> [RECORD SET]
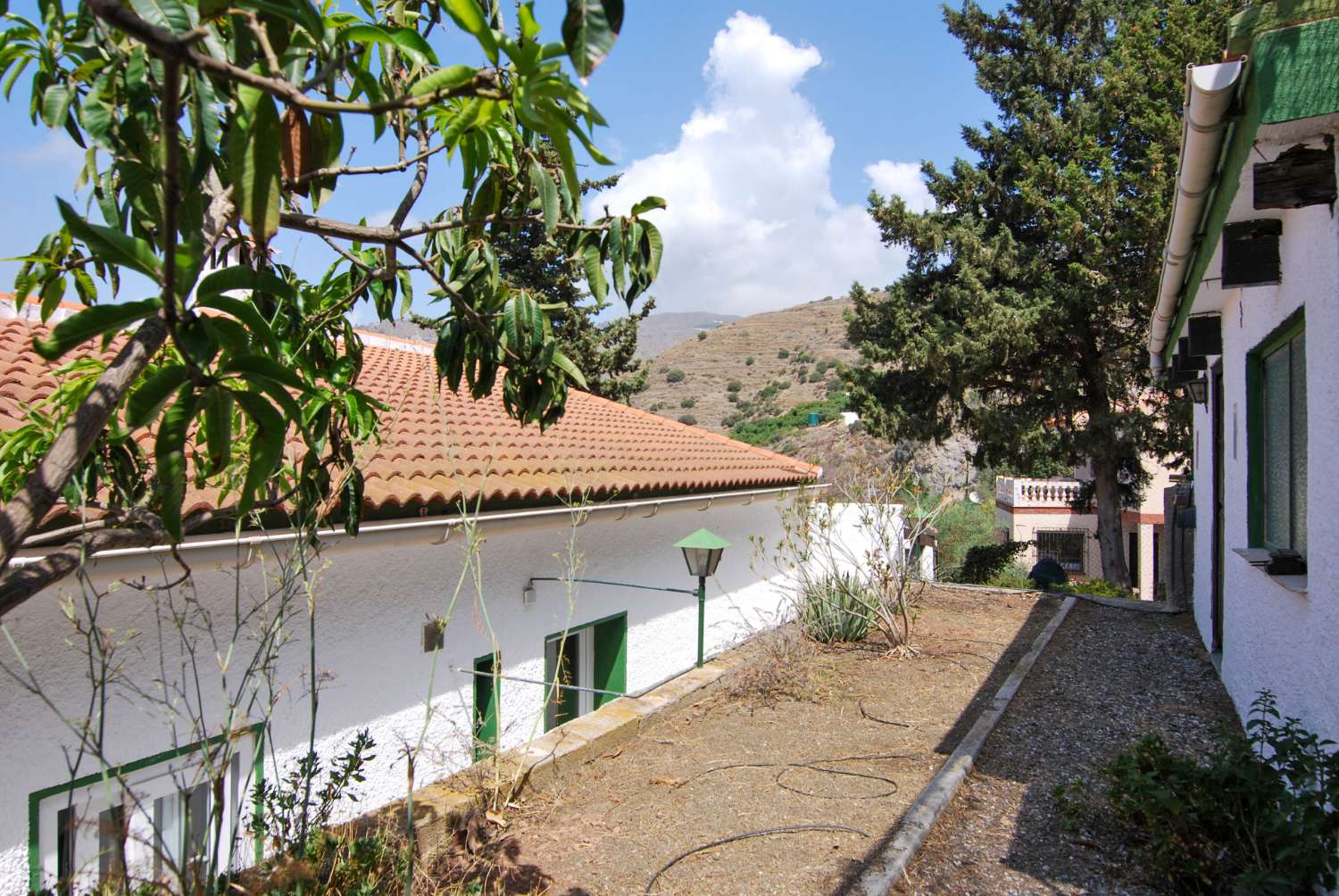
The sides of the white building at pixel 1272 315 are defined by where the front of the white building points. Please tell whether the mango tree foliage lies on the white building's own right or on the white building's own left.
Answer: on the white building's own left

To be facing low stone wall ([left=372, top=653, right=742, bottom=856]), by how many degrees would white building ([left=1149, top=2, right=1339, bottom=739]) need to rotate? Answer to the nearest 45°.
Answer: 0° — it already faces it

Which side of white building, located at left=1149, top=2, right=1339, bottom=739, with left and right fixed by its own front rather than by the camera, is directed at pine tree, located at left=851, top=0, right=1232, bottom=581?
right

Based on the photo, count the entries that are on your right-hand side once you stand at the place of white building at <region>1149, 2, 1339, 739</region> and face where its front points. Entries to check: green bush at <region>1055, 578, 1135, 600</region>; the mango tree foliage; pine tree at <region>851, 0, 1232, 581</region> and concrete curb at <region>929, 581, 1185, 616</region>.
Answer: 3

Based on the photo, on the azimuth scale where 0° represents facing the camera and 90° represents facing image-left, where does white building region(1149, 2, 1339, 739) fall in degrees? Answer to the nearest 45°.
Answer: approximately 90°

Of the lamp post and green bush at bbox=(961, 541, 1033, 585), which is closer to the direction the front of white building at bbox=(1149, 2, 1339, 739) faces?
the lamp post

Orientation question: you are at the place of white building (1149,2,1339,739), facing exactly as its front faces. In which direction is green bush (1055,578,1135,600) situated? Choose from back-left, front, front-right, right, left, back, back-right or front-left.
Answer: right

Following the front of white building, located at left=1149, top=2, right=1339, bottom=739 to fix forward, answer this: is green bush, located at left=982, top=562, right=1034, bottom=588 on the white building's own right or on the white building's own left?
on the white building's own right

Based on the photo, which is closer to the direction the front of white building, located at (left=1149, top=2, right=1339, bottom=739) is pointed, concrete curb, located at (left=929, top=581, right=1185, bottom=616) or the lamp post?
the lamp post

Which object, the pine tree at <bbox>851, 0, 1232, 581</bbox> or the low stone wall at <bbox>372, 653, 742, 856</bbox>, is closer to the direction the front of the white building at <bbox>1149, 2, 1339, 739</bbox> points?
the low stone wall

> [PROMPT]
Copy out all of the items above word for word, leaving out the pictures.

> [RESPONSE AREA]
The sides of the white building at pixel 1272 315 are defined by where the front of the white building points. Please tell whether the mango tree foliage lies on the white building's own right or on the white building's own left.
Answer: on the white building's own left

To be facing low stone wall ([left=372, top=653, right=742, bottom=856]), by how many degrees would white building ([left=1149, top=2, right=1339, bottom=739]) need to rotate? Answer to the nearest 45°.
Answer: 0° — it already faces it

Which side of white building, located at left=1149, top=2, right=1339, bottom=739, with left and right fixed by its own front rather than by the camera, is directed at pine tree, located at left=851, top=0, right=1232, bottom=581?
right

Based on the photo, count the entries that are on your right-hand side once you stand at the place of white building at <region>1149, 2, 1339, 739</region> and face where its front points. Entries to check: green bush at <region>1055, 578, 1135, 600</region>; the mango tree foliage; pine tree at <region>851, 0, 1232, 581</region> and concrete curb at <region>929, 581, 1185, 616</region>.
Answer: 3

Based on the photo, on the azimuth scale where 0° represents facing the camera and 90° represents facing image-left, where does white building region(1149, 2, 1339, 739) fall in degrees? Answer to the nearest 45°.
Answer: approximately 90°

Of the lamp post and green bush at bbox=(961, 541, 1033, 585), which is closer to the direction the front of white building at bbox=(1149, 2, 1339, 739) faces?
the lamp post

Orientation question: you are at the place of white building (1149,2,1339,739), facing exactly as its front faces. In which direction is green bush (1055,578,1135,600) situated? Choose from back-left, front, front-right, right, left, back, back-right or front-left.
Answer: right

Following the front of white building, located at left=1149, top=2, right=1339, bottom=739 to fix forward, answer this: is green bush, located at left=982, top=562, right=1034, bottom=588 on the white building's own right or on the white building's own left?
on the white building's own right

Based on the photo, which is closer to the direction the front of white building, located at (left=1149, top=2, right=1339, bottom=739) is pointed, concrete curb, located at (left=929, top=581, right=1185, bottom=616) or the lamp post?
the lamp post

Which object, the pine tree at <bbox>851, 0, 1232, 581</bbox> or the low stone wall at <bbox>372, 653, 742, 856</bbox>, is closer to the direction the front of the white building at <bbox>1149, 2, 1339, 739</bbox> points?
the low stone wall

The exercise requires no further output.